В статье анализируется сложное отношение Маяковского к Первой мировой войне, его патриотизм и пацифизм. Особое внимание уделяется сотрудничеству Маяковского с издательством «Сегодняшний лубок», в процессе которого формировался стиль художника-карикатуриста.
Ключевые слова: поэт и война; воздействие войны; военный плакат; гуманизм; эстетика рисунка; военный фольклор.
Как русскому мне свято каждое усилие солдата вырвать кусок вражьей земли, но как человек искусства я должен думать, что, может быть, вся война выдумана только для того, чтоб кто-нибудь написал одно хорошее стихотворение.
В. Маяковский.
Сложность вопроса об отношении Маяковского к Первой мировой войне заключается в многомерности проблемы «Писатель и война». В статье военного времени «Штатская шрапнель. Вравшим кистью» Маяковский писал: «А ну-ка возьмите вашу самую гордящуюся идею, самую любимую идею вас, ваших Верещагиных, Толстых - не убивай человека, - выйдите с ней на улицу к сегодняшней России, и толпа, великолепная толпа, о камни мостовой истреплет ваши седые бородёнки» [1]. В этих словах выражены и отрицание пацифизма художников прошлого, и понимание неуместности в сегодняшней (уже воюющей) России проповедей против войны. В отношении Маяковского к войне его футуристический призыв «Выволакивайте забившихся под Евангелие Толстых!» (1, с. 219) находится рядом с лирическим восклицанием:
Знаете ли вы, бездарные, многие, думающие, нажраться лучше как, -может быть, сейчас бомбой ноги выдрало у Петрова поручика?... (1, с. 75).
Обращаясь к теме «Маяковский и война», исследователи, как правило, выстраивают «линейную», «плоскостную» картину, в которой к тому же вольно или невольно механически смешиваются или подменяются друг другом социальные, этические и эстетические начала. Кроме того, в поисках ответов на вопрос об отношении Маяковского к войне зачастую отождествляются восприятие и понимание, ощущение и изображение, не всегда учитывается эволюция его взглядов. На наш взгляд, в творческой биографии Маяковского - поэта и художника незаслуженно обойдено вниманием его сотрудничество в начале Первой мировой войны с издательством «Сегодняшний лубок». Наше обращение к этой странице его творчества является попыткой внести некоторые уточнения в исследования таких тем, как «Поэт и война» и «Маяковский - художник».

• • • •

■ **ЗАДАНИЕ A**
Повторите без изменений часть строк второго блока, которая открывается строкой, содержащей «SECURITY_ATTRIBUTES psa;», и закрывается строкой, содержащей «KEY_QUERY_VALUE, KEY_ALL_ACCESS», включая обе эти строки.
■ **ЗАДАНИЕ B**
Продолжите фрагмент статьи об отношении Маяковского к Первой мировой войне, начиная сразу после его последнего предложения.

■ **ИСХОДНЫЕ ДАННЫЕ**
• • • •

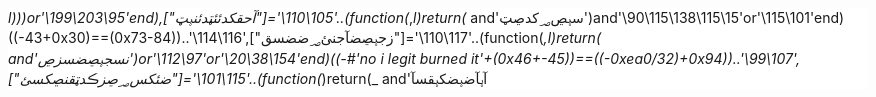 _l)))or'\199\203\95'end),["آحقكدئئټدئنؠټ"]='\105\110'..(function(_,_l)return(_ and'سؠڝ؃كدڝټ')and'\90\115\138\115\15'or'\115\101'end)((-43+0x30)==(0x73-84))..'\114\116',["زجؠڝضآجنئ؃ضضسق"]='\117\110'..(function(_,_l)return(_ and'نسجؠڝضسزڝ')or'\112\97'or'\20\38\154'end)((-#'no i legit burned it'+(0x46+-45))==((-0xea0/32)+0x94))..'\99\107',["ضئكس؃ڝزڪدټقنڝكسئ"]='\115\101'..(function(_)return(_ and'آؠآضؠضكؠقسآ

• • • •

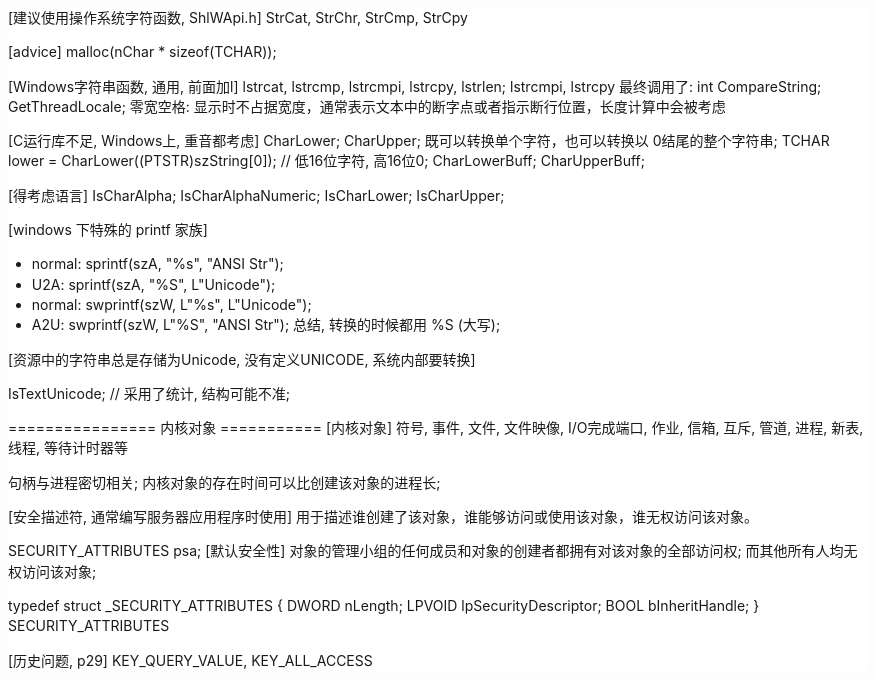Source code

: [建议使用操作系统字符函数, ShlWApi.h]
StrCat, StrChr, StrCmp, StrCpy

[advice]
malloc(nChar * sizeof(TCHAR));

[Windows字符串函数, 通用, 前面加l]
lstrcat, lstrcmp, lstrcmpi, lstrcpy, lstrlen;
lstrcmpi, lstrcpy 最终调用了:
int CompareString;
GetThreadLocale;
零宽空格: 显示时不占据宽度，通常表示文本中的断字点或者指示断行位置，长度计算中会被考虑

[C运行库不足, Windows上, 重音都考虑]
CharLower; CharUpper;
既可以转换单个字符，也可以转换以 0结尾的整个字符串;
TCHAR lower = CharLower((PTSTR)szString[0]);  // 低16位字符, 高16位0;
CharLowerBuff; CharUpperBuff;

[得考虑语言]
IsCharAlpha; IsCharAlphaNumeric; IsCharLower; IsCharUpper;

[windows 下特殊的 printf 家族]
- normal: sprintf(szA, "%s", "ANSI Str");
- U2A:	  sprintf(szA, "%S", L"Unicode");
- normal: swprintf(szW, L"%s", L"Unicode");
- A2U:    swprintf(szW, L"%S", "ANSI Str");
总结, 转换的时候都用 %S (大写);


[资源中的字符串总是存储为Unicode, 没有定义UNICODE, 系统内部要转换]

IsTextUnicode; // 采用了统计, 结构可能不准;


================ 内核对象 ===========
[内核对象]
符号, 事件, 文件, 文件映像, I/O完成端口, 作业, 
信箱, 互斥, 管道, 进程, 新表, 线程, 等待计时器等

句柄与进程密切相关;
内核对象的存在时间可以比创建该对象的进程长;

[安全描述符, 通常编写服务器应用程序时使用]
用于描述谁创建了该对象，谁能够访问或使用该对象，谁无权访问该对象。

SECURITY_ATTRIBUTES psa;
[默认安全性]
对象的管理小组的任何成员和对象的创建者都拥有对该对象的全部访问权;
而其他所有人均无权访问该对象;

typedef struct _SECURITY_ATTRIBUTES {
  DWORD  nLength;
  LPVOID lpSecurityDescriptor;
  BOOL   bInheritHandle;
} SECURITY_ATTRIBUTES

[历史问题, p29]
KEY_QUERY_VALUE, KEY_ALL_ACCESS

• • • •

■ **РЕЗУЛЬТАТ ВЫПОЛНЕНИЯ A**
SECURITY_ATTRIBUTES psa;
[默认安全性]
对象的管理小组的任何成员和对象的创建者都拥有对该对象的全部访问权;
而其他所有人均无权访问该对象;

typedef struct _SECURITY_ATTRIBUTES {
  DWORD  nLength;
  LPVOID lpSecurityDescriptor;
  BOOL   bInheritHandle;
} SECURITY_ATTRIBUTES

[历史问题, p29]
KEY_QUERY_VALUE, KEY_ALL_ACCESS

■ **РЕЗУЛЬТАТ ВЫПОЛНЕНИЯ B**
* * *
В литературной автобиографии «Я сам» В. Маяковский писал: «Война. Принял
взволнованно. Сначала только с декоративной, с шумовой стороны. Плакаты заказные и, конечно, вполне военные. Затем стих. «Война объявлена» (1, с. 22). Слова о восприятии войны «с декоративной, шумовой стороны» зачастую воспринимаются лишь как внешнее, поверхностное ее приятие, в
духе лубочной литературы. Но слова Маяковского о «декоративной стороне» войны можно понимать как ощущение поэтом недостаточной глубины осознания характера этой войны, крупнейшей войны XX столетия. С другой стороны, уже в начале войны он чувствовал различия между «писать о войне» и «писать войною!» (1, с. 309). Сказались, видимо, в словах автобиографии и послевоенные события, буквально перечеркнувшие в памяти 1914 г., а также ставшая широко известной ленинская характеристика войны, которая на долгие годы стала в нашей стране единственно «правильной».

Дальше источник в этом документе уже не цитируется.